**EXERCISE GOAL**
Without the pictures, set down every record below exactly as it reads.

**RECORDS FOR PROCESSING**
........

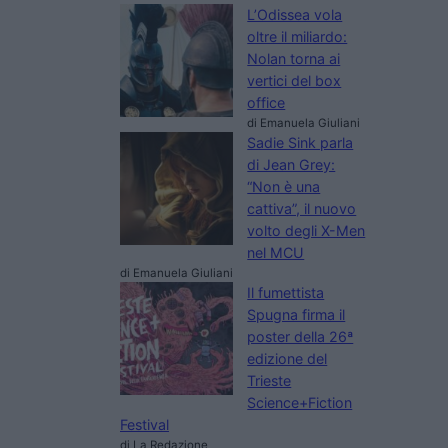
L’Odissea vola
oltre il miliardo:
Nolan torna ai
vertici del box
office
di Emanuela Giuliani
Sadie Sink parla
di Jean Grey:
“Non è una
cattiva”, il nuovo
volto degli X-Men
nel MCU
di Emanuela Giuliani
Il fumettista
Spugna firma il
poster della 26ª
edizione del
Trieste
Science+Fiction
Festival
di La Redazione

........

**SOLVED EXERCISE**
L’Odissea vola
oltre il miliardo:
Nolan torna ai
vertici del box
office
di Emanuela Giuliani
Sadie Sink parla
di Jean Grey:
“Non è una
cattiva”, il nuovo
volto degli X-Men
nel MCU
di Emanuela Giuliani
Il fumettista
Spugna firma il
poster della 26ª
edizione del
Trieste
Science+Fiction
Festival
di La Redazione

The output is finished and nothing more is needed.